10 bin nüfusa bir sığınma evi
Kadın sığınmaevleri günümüzde ülkelerin kadına yönelik şiddete yönelik önlemlerinin önemli bir parçası. Avrupa Konseyi üye ülkelerin kadın sığınmaevleri ile ilgili standartlarını belirlemiştir. Bu standarda göre sığınma evlerinin kapasitesinin her 7 bin 500 ve 10 bin nüfusa karşılık bir kalacak yer olması gerekiyor. Kalacak yer bir yetişkinin ve ortalama sayıdaki çocuğun kalabileceği yer olarak tarif ediliyor. Sığınmaevlerinde kadınlar için kalacak yer konusunda belirlenen bu kriterin iyi anlaşılması çok önemli. Çünkü Türkiye’deki birçok kaynakta bu standart, her 10 bin kişiye bir sığınmaevi şeklinde tercüme ediliyor. Verilerine göre Haziran 2011 itibarıyla Avrupa’daki 44 ülkede, sığınmaevlerinde her 10 bin kişiye 0,34 kalacak yer sağlanabilmiştir. Avrupa’da kadın sığınmaevlerinin kapasitesinin toplam 80 bin 144 kadına hizmet verecek düzeyde olması gerekmekteyken, sağlanan kapasite 27 binde kalmıştır. WAVE istatistiklerine göre Haziran 2011 itibarıyla Avrupa bölgesinde 44 ülkeden Avrupa Konseyi tarafından tanımlanan kriterleri sağlayan altı ülke bulunmaktadır. Bu ülkeler ise, İngiltere, İspanya, Hollanda, Norveç, Malta ve Slovenya’dır.

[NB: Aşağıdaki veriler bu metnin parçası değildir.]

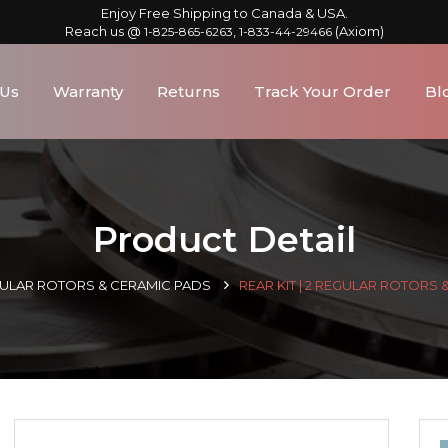
Enjoy Free Shipping to Canada & USA.
Reach us @
,
(Axiom)
1-825-865-6263
1-833-44-29466
 Us
Warranty
Returns
Track Your Order
Bl
Product Detail
GULAR ROTORS & CERAMIC PADS
REAR KIT | 2 REGULAR ROTORS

İlk sığınma evi Ankara’da açıldı
Dünyada ilk modern kadın sığınmaevi örneklerinin 1970’li yıllarda ortaya çıkmış olmasına karşın, Türkiye’de, ikinci dalga kadın hareketinin başlangıcının geç olmasının da etkisiyle, ilk sığınmaevlerinin ancak 90’lı yıllarda açıldığını görüyoruz. 1980’li yıllarda ivme kazanan kadın hareketi, kadına yönelik şiddetin görünür olmasını ve kadınların şiddete en fazla uğradıkları aile ortamının ve özel yaşamın tartışılabilmesine olanak sağladı.

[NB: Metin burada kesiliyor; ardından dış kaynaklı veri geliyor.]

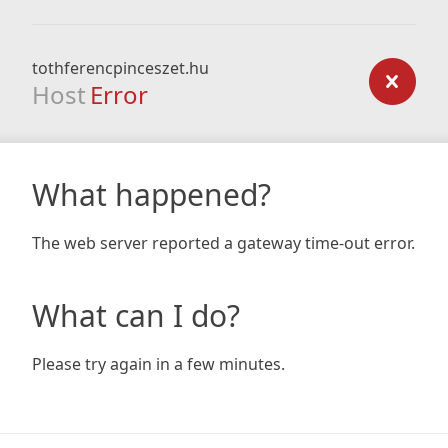
tothferencpinceszet.hu
Host
Error
What happened?
The web server reported a gateway time-out error.
What can I do?
Please try again in a few minutes.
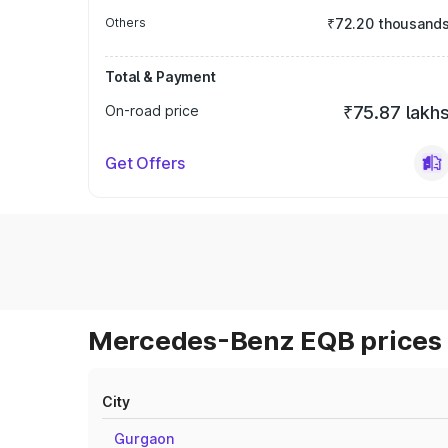
Others
₹72.20 thousand
Total & Payment
On-road price
₹75.87 lakh
Get Offers
Mercedes-Benz EQB prices 
City
Gurgaon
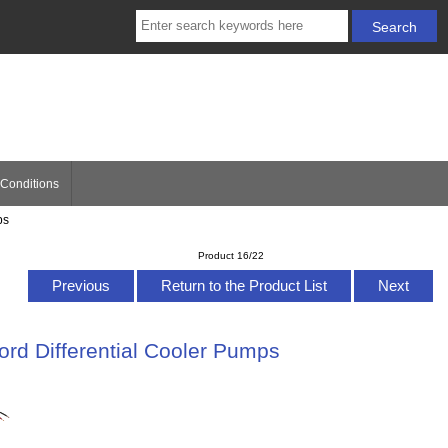
Conditions
ps
Product 16/22
Previous
Return to the Product List
Next
rd Differential Cooler Pumps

Türkiye’deki kadın hareketi de sığınmaevlerinin açılmasını kadına yönelik ve aile içi şiddetle mücadelede öncelikli bir hedef olarak belirlendi. Kadın hareketince ilk sığınmaevi, 1993 yılında Ankara’da Kadın Dayanışma Vakfı tarafından açıldı.
Aile ve Sosyal Politikalar Bakanlığı Kadının Statüsü Genel Müdürlüğü (KSGM) verilerine göre Mart 2012 itibarıyla Türkiye’de toplam bin 859 kalacak yer kapasiteli 83 kadın sığınmaevi bulunuyor. Bu sığınmaevlerinin 55’i KSGM, 25’i yerel yönetimler 3’ü ise kadın örgütlerince işletiliyor.
KADINA yönelik şiddetle mücadelenin çok bileşenli ve uzun soluklu bir süreç olduğunu ifade eden Erbaydar, “Esas olan ise, şiddetin hiç ortaya çıkmamasının sağlanması. Çünkü şiddetin kadınların yaşamlarında açtığı yaraların maliyeti ağırdır ve açılan yaraların izleri kadının ve çocukların hafızasından silinemez” dedi.
Devletlerin kadına yönelik şiddeti önlemek için gereken önlemleri almak zorunda olduğunun altını çizen Erbaydar, “Bütün önlemlere rağmen şiddetin ortaya çıkması durumunda yapılması gereken, şiddeti uygulayan kişinin uygun yaptırımlara tabi tutulmasıdır. Şiddet nedeniyle yaralanan, sağlığı bozulan kadın ve çocuklarının tedavilerinin sağlanması, kadın ve çocukların sosyal ve ruhsal olarak desteklenmesi ve kadınların güçlendirilmesi bu sürecin önemli bir parçasıdır” diye konuştu.